According to a report by Crisil, the last five years in rural areas have been majorly affected with inflation in comparison to its urban counterparts.

The report states that in the last 24 months to June 2016, while urban inflation fell from nine percent to 5.3 percent (compared with the two years prior), rural inflation declined from 10.1 percent to 6.2 percent.

In fiscal 2016, rural core inflation was 6.7 percent compared with 4.8 percent in urban. Sub-categories such as health, education, household goods and services and recreation and amusement have all recorded higher inflation in hinterland last fiscal.

And fuel inflation in rural was 6.8 percent, more than two-and-a-half times the 2.7 percent in urban. Also, the meltdown in commodity prices including petrol prices fell 7.6 percent last fiscal, and diesel prices 11.7 percent, hasn't benefited rural areas as much as urban.

 

Inflation in firewood and chips, which is used by 84 percent of the rural population compared with 23 percent of urban was 7.4 percent, while that in dung cake, used by close to 41 percent of rural households compared with just seven percent in urban centers.

Also, 37 percent of urban households use petrol, and 2 percent use diesel for their vehicles as compared with less than half that, 17 percent petrol, and 0.8 percent diesel in rural households, according to data for fiscal 2012 (latest available).

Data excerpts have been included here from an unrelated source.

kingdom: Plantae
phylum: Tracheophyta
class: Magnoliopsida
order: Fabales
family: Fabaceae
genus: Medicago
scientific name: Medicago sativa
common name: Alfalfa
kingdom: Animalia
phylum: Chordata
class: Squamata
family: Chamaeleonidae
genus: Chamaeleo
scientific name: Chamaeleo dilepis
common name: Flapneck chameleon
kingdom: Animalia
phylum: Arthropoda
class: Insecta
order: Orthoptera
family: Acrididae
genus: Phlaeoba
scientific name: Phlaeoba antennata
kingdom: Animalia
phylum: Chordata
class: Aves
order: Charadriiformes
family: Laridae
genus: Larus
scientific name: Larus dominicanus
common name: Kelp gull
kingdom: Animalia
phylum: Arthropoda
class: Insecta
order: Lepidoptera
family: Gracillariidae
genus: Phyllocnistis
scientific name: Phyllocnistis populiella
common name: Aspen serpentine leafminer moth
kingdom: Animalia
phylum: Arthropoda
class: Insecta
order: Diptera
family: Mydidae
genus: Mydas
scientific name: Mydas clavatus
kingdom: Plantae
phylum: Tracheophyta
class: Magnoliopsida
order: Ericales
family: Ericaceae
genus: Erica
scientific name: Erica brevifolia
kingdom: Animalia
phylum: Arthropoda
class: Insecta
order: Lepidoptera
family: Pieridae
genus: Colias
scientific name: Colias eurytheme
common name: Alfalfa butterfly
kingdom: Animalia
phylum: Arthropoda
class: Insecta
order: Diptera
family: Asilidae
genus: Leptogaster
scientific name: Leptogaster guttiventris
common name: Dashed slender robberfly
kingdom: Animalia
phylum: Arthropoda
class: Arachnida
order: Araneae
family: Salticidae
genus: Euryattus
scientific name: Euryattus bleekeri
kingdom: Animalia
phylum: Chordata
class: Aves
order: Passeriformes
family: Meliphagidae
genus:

Petrol and diesel account for 3.5 percent of monthly consumption expenditure in urban areas, and less than half that at 1.7 percent in rural. In addition, poor storage and transport facilities (poor roads and connectivity) have meant limited pass-through of lower commodity prices to the countryside.

The government is improving access through the Pradhan Mantri Gram Sadak Yojana, there is still a long way to go. Lack of recreation options and supporting infrastructure such as constant electricity also stoke inflation in rural areas.

The absence of ample institutional medical services has had a bearing on healthcare costs, overall non-institutional medical inflation rose by 9.7 percent last fiscal, rubbing salt into festering rural price wounds.

To sustainably lower inflation and bridge the gap between urban and rural prices, the government needs to improve road connectivity and healthcare infrastructure in rural areas, and relentlessly implement the Pradhan Mantri Ujjwala Yojana, which aims to provide cooking gas connectivity to five crore below-poverty line beneficiaries over the next three years.